When it comes to preparing for the winter months, different types of insects may carry out any of the following responses: 

  • Hibernation
  • Migration
  • Freeze Tolerance 

The reproduction of crickets is one prime example of the species’ ability to adapt to cold temperatures. While a significant portion of the population will die out as a result of the drop in temperature due to changing seasons, the eggs remain. The cricket’s eggs are built to survive the harsh winter months and eventually hatch in the spring. The egg provides the cricket both shelter and food throughout these conditions. 

Unlike crickets, some insects adapt to the colder months by going into hibernation. When insects undergo hibernation during the winter, it is known as diapause. During diapause, the insect goes into a dormant state, slowing its metabolism and conserving its energy to use when temperatures rise again.

The monarch butterfly is, perhaps, the most well-known migrating insect species. After migrating south toward warm weather, the monarch butterfly prepares the next generation for springtime. In preparation for the warmer months, the monarch butterfly reproduces and eventually dies after reaching its sunny destination.

In some insects, the makeup up their tissue may be capable of withstanding cold temperatures. These same insects can produce their own natural antifreeze. 

One insect that is capable of creating a natural ice repellant is the wooly bear moth caterpillar. Thanks to the natural antifreeze, the formation of damaging ice clusters are avoided. Once the insect successfully unthaws as the warm weather approaches, the insect is able to return to its usual activities. 

The Insect Nervous System

Similar to that of most arthropods, insects’ nervous systems are fairly simple. The insects’ nervous system has two main systems- a brain and a central nervous system. The dorsal brain is linked to a ventral nerve cord that is made up of segmental ganglia. These paired ganglia segments run along the midline of the insects’ abdomen and the thorax.

Within the insects’ nervous system lies a network of neurons. Neurons work as a superhighway of specialized cells that work to generate electrical impulses that move in depolarization waves along the membrane of the cell. Each of the individual nerve cells connects to one another via synapses or junctions. 

The nerves are simply bundles of dendrites. Each bundle serves a specific region, whereas the larger bundles or ganglion. Each ganglion is capable of using interconnected neurons to control motor outputs and process sensory information.

For example, the thoracic ganglia control the locomotion of body regions such as the legs and wings. The segmented ganglia have a greater influence than the brain on overt behavior such as mating, feeding, and locomotion. 

Do Insects Have a Sense of Touch?

Because there are many bundles of dendrites in every body region, the insect has a sense of feeling in all of those areas. The afferent or sensory neurons work directly with the sense organs to carry information toward the central nervous system.

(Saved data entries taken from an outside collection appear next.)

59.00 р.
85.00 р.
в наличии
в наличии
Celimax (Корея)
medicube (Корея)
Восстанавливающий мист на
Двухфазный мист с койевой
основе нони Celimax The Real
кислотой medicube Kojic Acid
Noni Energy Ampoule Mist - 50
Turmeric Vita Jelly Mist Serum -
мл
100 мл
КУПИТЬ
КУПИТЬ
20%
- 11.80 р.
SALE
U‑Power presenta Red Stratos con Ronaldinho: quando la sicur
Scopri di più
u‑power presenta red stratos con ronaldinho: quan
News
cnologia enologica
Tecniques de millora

The efferent or motor neurons are triggered by sensory stimuli in the environment, prompting the appropriate reaction. These neurons can be found within the peripheral nervous system. The peripheral nervous system is located within the epidermis, making it a barrier between the insects’ internal organs and the outside environment.

A category of sensory organs called mechanoreceptors controls the insect’s sense of touch and feel. The basic functions of the mechanoreceptors include detecting vibrations, movements, and other sudden changes or disturbances.

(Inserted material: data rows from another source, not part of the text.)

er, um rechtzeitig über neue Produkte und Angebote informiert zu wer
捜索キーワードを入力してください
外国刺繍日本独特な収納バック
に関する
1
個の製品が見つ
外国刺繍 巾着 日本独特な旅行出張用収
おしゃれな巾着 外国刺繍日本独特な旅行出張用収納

Insects can feel cold temperatures. While the insect’s body can detect temperature changes, no discomfort is inflicted on the insect. 

Due to the nature of the insects’ central nervous systems, they can detect sensory changes and adapt to those changes promptly and appropriately. For example, if the insect’s nervous system detects a sudden temperature change, it will relocate immediately if it is a mobile insect.